As shown in FIG. 29, the foot surface 38 comprises a mid-foot receiving surface 44 and a heel receiving surface 46, which are recessed below the heel level 68, and the mid-foot supporting surface 70, respectively. The foot receiving surfaces 44 and 46 can also include an anti-slip surface 48 to provide foot traction. The anti-slip surface 48 can be a tread and a groove pattern, an anti-slip material, any suitable surface pattern or any suitable material that provides foot traction to the user. The perimeter surfaces 50 around the perimeter of the base mat 20 is drafted or angled for increased stability. The front surface 52 is of greater draft angle than the rest the surfaces. The bottom surface 54 of the mat 20 can comprise an anti-slip material for an anti-slipping surface or have anti-slipping features such as tread and groove patterns.

FIG. 30 shows an alternative embodiment of an anatomically corrected cushioned running mat comprising a multilevel cushioned mat for jogging, running, and walking in place, which utilizes the ground supporting surface as the flat front foot surface. The mat 20 comprises a base 66, an elevated flat heel level 68 and an inclined mid-foot supporting surface 70 for an anatomically corrected in-place jogging and running device capable of receiving the left and right heel of a runner with full impact absorption on the elevated heel level 46, and receiving the left and right mid-foot on the inclined surface 70 of the cushioned mat 20.

As shown in FIG. 30, the foot surface 38 comprises a mid-foot receiving surface 44 and a heel receiving surface 46, which extend above the heel level 68, and the mid-foot supporting surface 70, respectively. The foot receiving surfaces 44 and 46 can also include an anti-slip surface 48 to provide foot traction. The anti-slip surface 48 can be a tread and a groove pattern, an anti-slip material, any suitable surface pattern or any suitable material that provides foot traction to the user. The perimeter surfaces 50 around the perimeter of the base mat 20 is drafted or angled for increased stability. The front surface 52 is of greater draft angle than the rest the surfaces. The bottom surface 54 of the mat 20 can comprise an anti-slip material for an anti-slipping surface or have anti-slipping features such as tread and groove patterns.

It can be appreciated that the anatomically corrected simulated in place cushioned jogging and running mat 20 can be fabricated of an elastomeric material having a foam core having at least one foam material, with an outer polymer coated fabric shell, fabricated of dissimilar foam materials which are bonded together.

The cushioned mat 20 can be constructed of a foam core comprising of one or more foam materials 25, with an outer polymer coated fabric shell 26 as shown in FIG. 4 or the entire cushioned mat 20 can be molded with one or more types of foams.

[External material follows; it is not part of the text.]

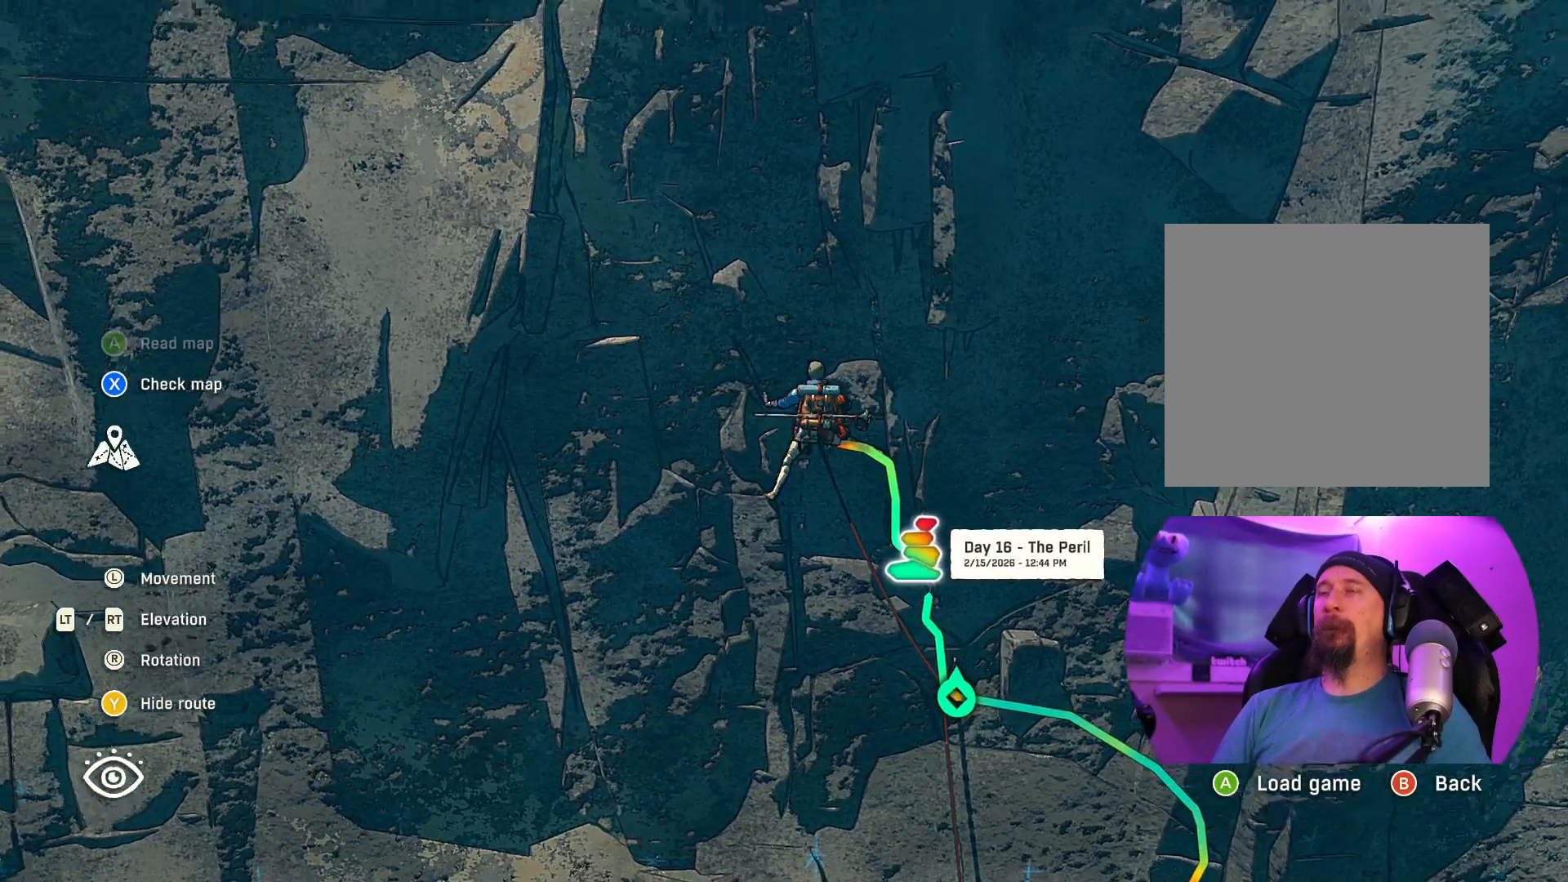
{"buttons": [], "left_stick": "down", "right_stick": "up", "events": [[317, "right_stick", "center"], [484, "right_stick", "up"], [500, "left_stick", "down"]]}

Alternatively, rigid members such as spring or structural reinforcement can be incorporated into the base material to enhance performance. In addition, dissimilar foam materials can be bonded or multi-component molded to form the mat 20.

The elastomeric material can be a foam material, an open cellular foam system, closed cell type foam or other suitable elastomeric material. The base foam material consists of a material selected from a list of materials consisting of polyurethane, polypropylene, polyethylene, polyvinyl chloride, ethylene vinyl acetate, natural rubber and synthetic rubber.

In addition, the mat 20 is preferably fabricated from a material having a density range from 2 lb. to 12 lb. per cubic feet, however, it can be appreciated that any suitable density range can be used.

Also, a system of elastomeric gel material consisted of at least one gel material having the characteristics of the foam described within this document can be used in place of a foam material or foam system.

It is understood that the preceding description is given merely by way of illustration and not in limitation of the invention and that various modifications may be made thereto without departing from the spirit of the invention as claimed.